June 17, 2013 -- Against all medical odds, a 20-year-old man survived a fall from a 15-story apartment building in New Zealand, after attempting to get into his locked apartment from a balcony above.
An American emergency room doctor said the chances of living through a fall from that height are about 1 in 100.
The man, identified by the New Zealand Herald as Tom Stilwell, a British man in Auckland on a "working holiday," returned home after a night out with friends and found he did not have a key to get into his locked apartment. Stilwell tried to jump down to his balcony from the balcony of the apartment above, but instead plummeted to the roof of a building below.
Stilwell's story astounded his doctors in New Zealand as well as in the United States.
"It made me wonder what the roof looked like that he fell on," said Dr. Nicholas Kman, associate professor of emergency medicine at The Ohio State University Medical Center.
"It's pretty abnormal for someone to fall that far and survive," Kman said. "For every fall like that, the odds of living are very rare."
Doctors use a formula called "lethal doses" to determine the likelihood of death in a fall. At four stories, or about 48 feet above the ground, half will survive. But at seven stories or 84 feet, only 10 percent are expected to live -- that is, 90 percent will die, according to Kman.
According to local reports, Stilwell fell 13 stories.
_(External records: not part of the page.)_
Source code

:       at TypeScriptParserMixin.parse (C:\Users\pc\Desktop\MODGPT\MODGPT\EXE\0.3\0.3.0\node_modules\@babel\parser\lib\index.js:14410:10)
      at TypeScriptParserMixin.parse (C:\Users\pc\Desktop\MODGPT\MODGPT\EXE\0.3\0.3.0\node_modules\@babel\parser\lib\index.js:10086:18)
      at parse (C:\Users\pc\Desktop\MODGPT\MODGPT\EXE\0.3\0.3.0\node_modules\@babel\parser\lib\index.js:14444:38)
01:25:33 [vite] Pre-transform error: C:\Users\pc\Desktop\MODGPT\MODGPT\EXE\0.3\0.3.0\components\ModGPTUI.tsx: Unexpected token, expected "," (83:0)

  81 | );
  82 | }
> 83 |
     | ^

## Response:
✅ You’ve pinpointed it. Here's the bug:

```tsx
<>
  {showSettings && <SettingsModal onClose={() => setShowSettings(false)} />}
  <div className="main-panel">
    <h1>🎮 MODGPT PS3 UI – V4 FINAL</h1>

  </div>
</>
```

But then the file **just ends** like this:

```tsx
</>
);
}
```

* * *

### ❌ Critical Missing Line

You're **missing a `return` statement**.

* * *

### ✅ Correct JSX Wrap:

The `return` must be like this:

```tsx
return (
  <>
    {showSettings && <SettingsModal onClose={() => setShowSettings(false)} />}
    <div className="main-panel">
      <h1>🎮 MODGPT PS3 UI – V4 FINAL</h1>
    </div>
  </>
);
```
At first, he was in critical condition at Auckland City Hospital, but was later upgraded to satisfactory with neck and back fractures, a broken wrist and suspected internal injuries.
ABCNews.com reached out to the hospital, but its public affairs office was closed because of the time zone difference.
Stilwell's upstairs neighbor, Geraldine Bautista, 28, told the Herald that he knocked on her door on the 15th floor of the Volt Apartment building at about 2 a.m., asking if he could jump off her balcony onto his to get into his own apartment.
According to the Herald, he went straight to the balcony and Bautista grabbed his hand, but he fell.
"It happened so fast," she told the newspaper. "It happened within seconds. I couldn't even scream for help. He was like a paper falling from here."
Friends said that Stilwell had "a fair bit to drink" before the incident, according to the Herald.
Doctors say that although there is no evidence that alcohol softens the blow to the body, they have heard that anecdotally about car accident victims.
"There is no science behind that," Kman said. "Most doctors are reluctant to say it happens. But in my experience in trauma, it does seem to be something that happens. But that is not likely from a fall."
A person's age, the height of the fall, the nature of the surface hit and the body part that first touches the ground are all factors in the severity of the injuries and the prognosis for recovery.
"If you fall out of a tree and hit a bunch of branches, it may slow the fall," he said. "Landing on grass is better than cement."
Head injuries have the lowest survival rate, according to Kman.
Other dangerous injuries occur when a person lands feet first.
"The heel hits and transmits the force up the back," he said. "When someone jumps off a parking garage or building they break their heel bones and then the lower spine. When they break the feet, we always X-ray the back, because that's a common injury."
Sometimes, paralysis can occur if there is a spinal cord injury.
Emergency room doctors see most fall victims during the summer months, and they are usually window cleaners working on scaffolding and roofers.
Falls are most common among the elderly, the second cause of unintended death for trauma behind motor vehicle accidents, according to Kman.
"Young healthy kids have better outcomes than the elderly," he said.
In the animal world, cats fare much better than humans.
Last year, Sugar the cat, fell out of a 19-story apartment building in Boston and survived, probably because she landed on a pile of mulch. The local animal rescue league reported that after the fall, the cat ran back into the apartment building.
The reason, say veterinary researchers is that cats have a larger surface area for their weight as they fall with legs extended, which gives them a lower terminal velocity -- about 60 mph, compared to an average-sized male at about 120 mph. When cats hit the ground, they have fewer injuries.
In physics, terminal velocity is the constant speed attained by a body while falling through a gas or liquid.
"Terminal velocity is something that plays into this," Kman said. "But people are not meant to fall off three-story buildings. And I have a feeling that you reach [terminal velocity] some point before 15 floors."